Éditorial: Le secteur privé haïtien absent dans la lutte contre la pandemie du coronavirus

Il est très rare qu’un seul et même problème mobilise l’attention du monde entier. La pandémie du coronavirus a déjà causé 755 591 cas de contamination et 36 873 décès dans 177 pays et territoires, ce lundi 30 mars 2020 (données fournies par l’université américaine Johns Hopkins, lundi 23 mars).

Aucun pays (riche ou sous-développé) n’a encore trouvé la méthode efficace pour déjouer la flambée de cette maladie qui frappe sans discrimination.

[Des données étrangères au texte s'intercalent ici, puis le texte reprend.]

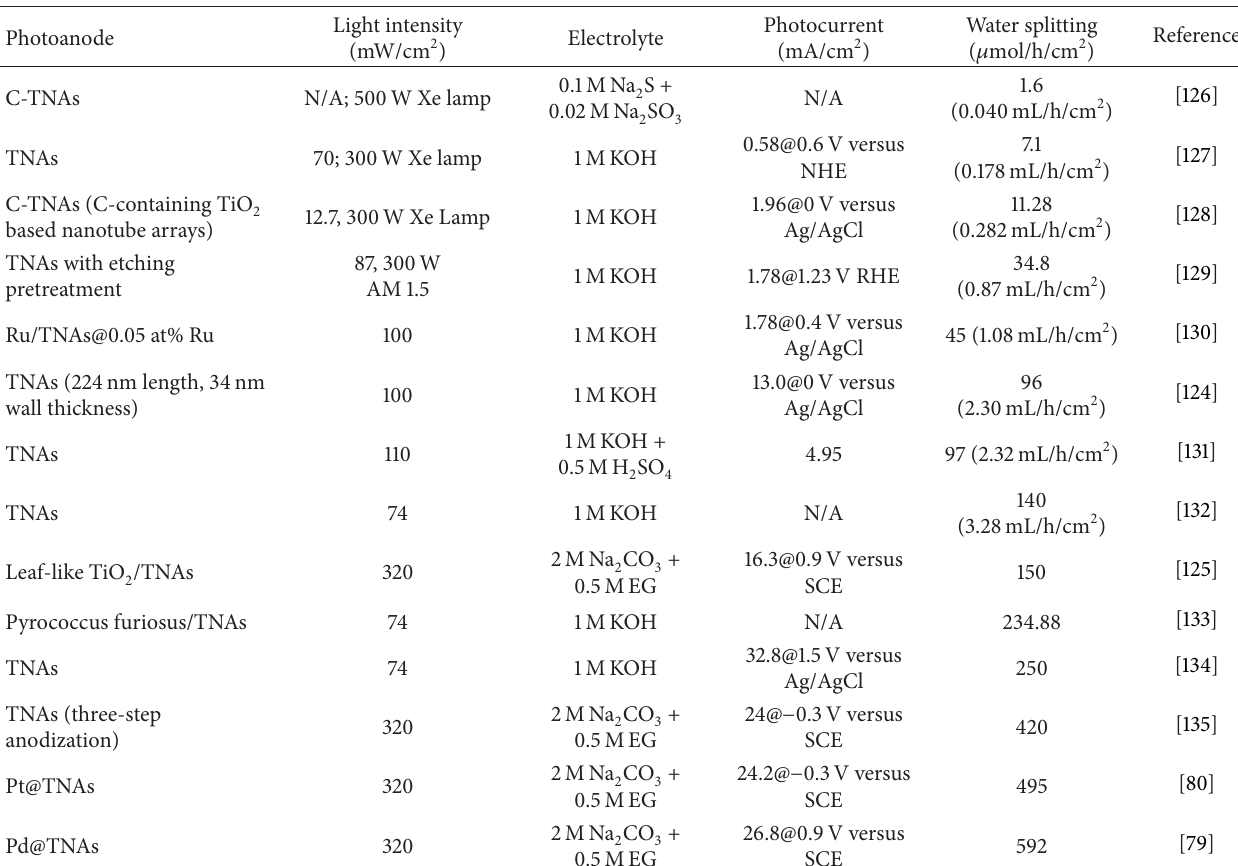
Table 2: Summary of TNAs based materials in water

En République dominicaine (901 cas positifs et 42 décès) l’alliance des entreprises conjointement avec le Conseil national des entreprises privées (CONEP), a annoncé, le 17 mars dernier, une contribution de 263 millions de pesos dominicains, dans le but d’atténuer l’impact du coronavirus dans le pays. Cette première contribution est destinée à l’achat de fournitures médicales d’urgence, des médicaments pour traiter les personnes souffrant de maladies chroniques et de nourriture enrichie pour accroître les défenses immunitaires de la population vulnérable.

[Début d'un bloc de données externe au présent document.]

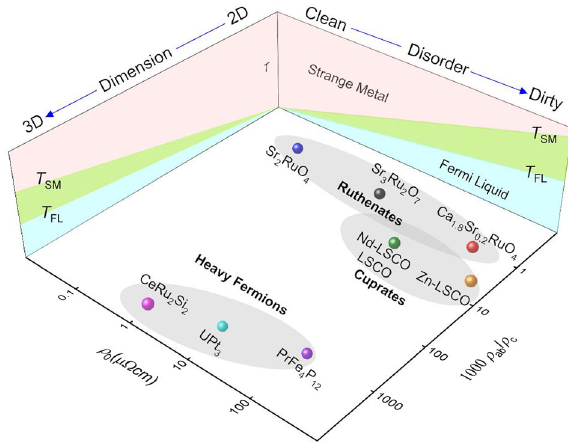
Fig. 3 Schematics of Fermi liquid properties versus disorder and dimensionality. High density of states (DOS) systems 4,5,11,16,17,31,64,65 plotted as a function of dimensionality and disorder gauged, respectively, by ρ ab / ρ c (in-plane resistivity over out-of-plane resistivity) and ρ 0 (from refs. 11,13,33,34,57,66 – 73 ). The third axis labeled T refers to temperature. For all systems the DOS are tuned to the Fermi level by tuning parameters such as magnetic fi eld or uniaxial pressure, and the values of ρ ab / ρ c and ρ 0 are taken at these critical tuning parameter whenever possible. For the cuprates the following abbreviations are used: LSCO: La 1.8 Sr 0.2 CuO 4 , Nd-LSCO: La 1.36 Nd 0.4 Sr 0.24 CuO 4 , Zn-LSCO: La 1.82 Sr 0.18 Cu 0.96 Zn 0.04 O 4 . The vertical thermal axis indicates the two temperature scales T FL and T SM expected within a van Hove singularity scenario. T FL is the Fermi liquid cutoff temperature and above T SM strange metal behavior dominates. 2D and 3D denote two-dimensional and three-dimensional systems,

Ces mêmes entreprises dominicaines avaient auparavant organisé une distribution de masques et de gel antibactérien. Il s’agit d’une aide conséquente dans un pays qui a un système de santé plus apte à répondre aux défis de l’heure contrairement à Haïti où même dans les hôpitaux récemment (re) construits, il manque des équipements, des intrants, des personnels qualifiés, bref les conditions optimales de fonctionnement. Et une économie longtemps plus dynamique que celle d’Haïti, son deuxième partenaire commercial après les États-Unis en termes de volume de biens et de marchandises exportés.

On reproche fort souvent aux autorités haïtiennes sa maladresse, ses faiblesses structurelles et un manque de transparence. Mais ce n’est pas avec les reproches qu’on va sauver une maison en feu, encore moins empêcher le covid-19 de démultiplier les cas de contamination et décès dans le pays. Il faut, au contraire, penser la riposte, planifier la prise en charge, écrire le protocole et anticiper les contingences. Mais où est passé le secteur privé haïtien dans la riposte contre la covid-19 ?

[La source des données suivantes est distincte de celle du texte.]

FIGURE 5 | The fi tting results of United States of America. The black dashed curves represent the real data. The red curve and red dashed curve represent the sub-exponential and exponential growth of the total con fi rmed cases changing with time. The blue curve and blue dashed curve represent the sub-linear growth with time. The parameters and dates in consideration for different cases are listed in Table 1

Mis à part l’enveloppe de 50 millions de dollars obtenue par le gouvernement de M. Jouthe à partir de la désaffectation de certains projets financés par la Banque interaméricaine de développement (BID), le pays est parti à la recherche de l’aide. Auprès de Cuba (personnel soignant) ou le Fonds monétaire international par un mécanisme de crédit rapide dont le montant n’est pas connu, pour l’instant, la seule décision importante de certaines entreprises commerciales a été d’ordonner la fermeture de leurs portes pour empêcher la propagation du Coronavirus dans le pays. Plus d’un peuvent avancer les méfaits dévastateurs des mouvements de protestation baptisés « pays lock » sur l’économie en 2019, pour justifier la réticence ou le peu d’engagement du secteur privé dans la lutte contre la propagation de la maladie envers d’abord le peuple haïtien. Car toute aide sous forme de matériels pour le personnel soignant ou contribution financière pour l’achat de kits de dépistage ou assistance à la population sera au bénéfice de la population sans distinction.

Au temps du coronavirus, la seule bataille qui compte c’est celle pour sauver le plus grand nombre. Sans l’aide indispensable des étrangers tout comme des nationaux, nulle victoire n’est envisageable. L’État, la population, le secteur privé ont chacun une partition à jouer pour la réussite de l’orchestre.

Il est un fait que l’État haïtien, avec ses caractéristiques viscérales d’État faible – pour reprendre l’expression d’André Corten – est arrivé à un carrefour où un dépassement est plus que nécessaire pour obtenir des résultats tangibles contre la pandémie. La crise du Covid-19 offre un terreau pour optimiser la concordance des intérêts du secteur privé et du reste de la société.